Das Landgericht hat sowohl die Unterschiedlichkeit der Delikte ("erstmals Täter eines Banküberfalls") als auch deren Verhältnis zur Täterpersönlichkeit beachtet. Es hat die Vorstrafen und die Rückfallgeschwindigkeit in die Gesamtwürdigung einbezogen. Dabei hat die Strafkammer - wenn auch zu einzelnen Taten (vgl. UA S. 11/12) fehlerhaft - darauf abgestellt, daß der Angeklagte jedenfalls eine Reihe von Taten noch als Jugendlicher und Heranwachsender begangen hat.
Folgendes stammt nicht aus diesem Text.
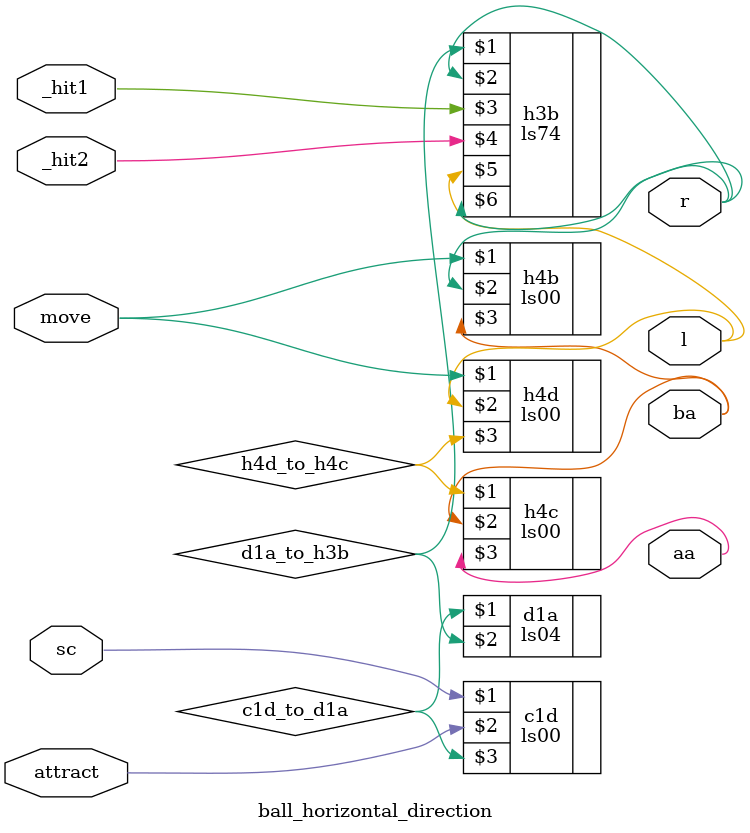
<source format=v>
/*
  MIT License

  Copyright (c) 2019 Richard Eng

  Permission is hereby granted, free of charge, to any person obtaining a copy
  of this software and associated documentation files (the "Software"), to deal
  in the Software without restriction, including without limitation the rights
  to use, copy, modify, merge, publish, distribute, sublicense, and/or sell
  copies of the Software, and to permit persons to whom the Software is
  furnished to do so, subject to the following conditions:

  The above copyright notice and this permission notice shall be included in all
  copies or substantial portions of the Software.

  THE SOFTWARE IS PROVIDED "AS IS", WITHOUT WARRANTY OF ANY KIND, EXPRESS OR
  IMPLIED, INCLUDING BUT NOT LIMITED TO THE WARRANTIES OF MERCHANTABILITY,
  FITNESS FOR A PARTICULAR PURPOSE AND NONINFRINGEMENT. IN NO EVENT SHALL THE
  AUTHORS OR COPYRIGHT HOLDERS BE LIABLE FOR ANY CLAIM, DAMAGES OR OTHER
  LIABILITY, WHETHER IN AN ACTION OF CONTRACT, TORT OR OTHERWISE, ARISING FROM,
  OUT OF OR IN CONNECTION WITH THE SOFTWARE OR THE USE OR OTHER DEALINGS IN THE
  SOFTWARE.
*/

/*
  Pong - Ball Horizontal Direction Circuit
  ----------------------------------------
*/
`default_nettype none

module ball_horizontal_direction
(
    input wire move, _hit2, sc, attract, _hit1,
    output wire l, r, aa, ba
);

wire c1d_to_d1a;
ls00 c1d(sc, attract, c1d_to_d1a);

wire d1a_to_h3b;
ls04 d1a(c1d_to_d1a, d1a_to_h3b);

ls74 h3b(d1a_to_h3b, r, _hit1, _hit2, l, r);

wire h4d_to_h4c;
ls00 h4d(move, l, h4d_to_h4c);
ls00 h4b(move, r, ba);
ls00 h4c(h4d_to_h4c, ba, aa);

endmodule
`default_nettype wire

</source>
Der Tatrichter hat auch gesehen, daß die Vordelinquenz überwiegend Eigentumsdelikte betraf, durch die kein schwerer wirtschaftlicher Schaden angerichtet wurde.
Daß die Strafkammer den "verbrecherischen Hang" auch mit der Begründung verneint hat, beim Angeklagten liege "eher Willensschwäche und Lebensuntüchtigkeit" vor, wäre zwar - für sich betrachtet - fehlerhaft. Indes hat der Tatrichter dieses Argument ersichtlich hier bei der Prüfung erwogen, ob ein Hang zu erheblichen Straftaten im Sinne des § 66 Abs. 1 Nr. 3 StGB besteht. Die tatrichterliche Gesamtwürdigung, dies sei nicht der Fall, hat der Senat hinzunehmen, mag auch eine andere Beurteilung möglich gewesen sein. Zudem wäre für die künftige Gefährlichkeit auch die Dauer der jetzt zu verbüßenden Strafen zu berücksichtigen (vgl. BGH, Beschlüsse vom 3. August 1995 - 5 StR 259/95 - und vom 7. Mai 1996 - 4 StR 198/96 -).